Mr Ashigbey was assisted in answering queries from the members of the committee by the Director of Finance of the company, Mr K. Baah-Adade.
The GCGL was among three state institutions under the Ministry of Information which appeared before the committee. The others were the Ghana News Agency (GNA) and the Ghana Publishing Corporation.
Also appearing before the committee was the National Media Commission (NMC).
Loan for new press
Mr Ashigbey said the group needed to purchase the new press machines to sustain its dominance in the media industry.
To accomplish that, he explained, the management secured GHc3.5 million and $7 million loans from the Stanbic Bank and Ecobank Ghana Limited at favourable bank bases of 4.5 per cent and three per cent, respectively.

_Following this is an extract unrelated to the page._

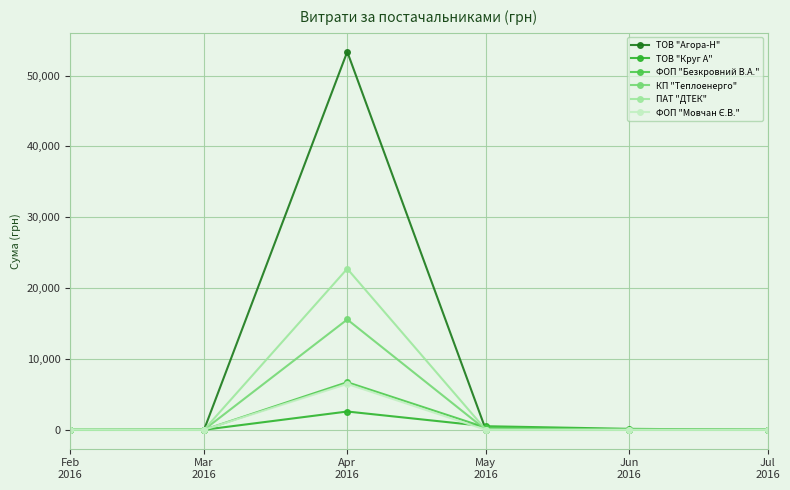

The ТОВ "Агора-Н" series shows -33044.4 at May
2016. True or false?

False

“Immediately we secured the five-year loan, the facility was redenominated in Ghana cedis at GHc1.22 to US$1 and we paid for the machines in cedis,” he told the committee.
Mr Ashigbey added that today GCGL printed five newspaper brands that were well known and did other private jobs as well, adding, ‘We have excess capacity to print all the newspapers, as well as textbooks and other materials in Ghana’.
The MD said Graphic was a profitable outfit that had consistently paid dividends to the government.
Profit
“The group also made profit after tax of GH¢2.5 million in 2008 and GH¢1.4 million in 2009,” he added.
That assertion was supported by Mr Baah-Adade, who told the committee that the company paid GH¢600,000 dividend to the government in 2008; GH¢400,000 in 2009; GH¢500,000 in 2011 and GH¢500,000 in 2012.
He said the GCGL made a turnover of GH¢25.8 million in 2009; GH¢27.5 million in 2010; GH¢30.2 million in 2011 and GH¢41.8 million in 2012.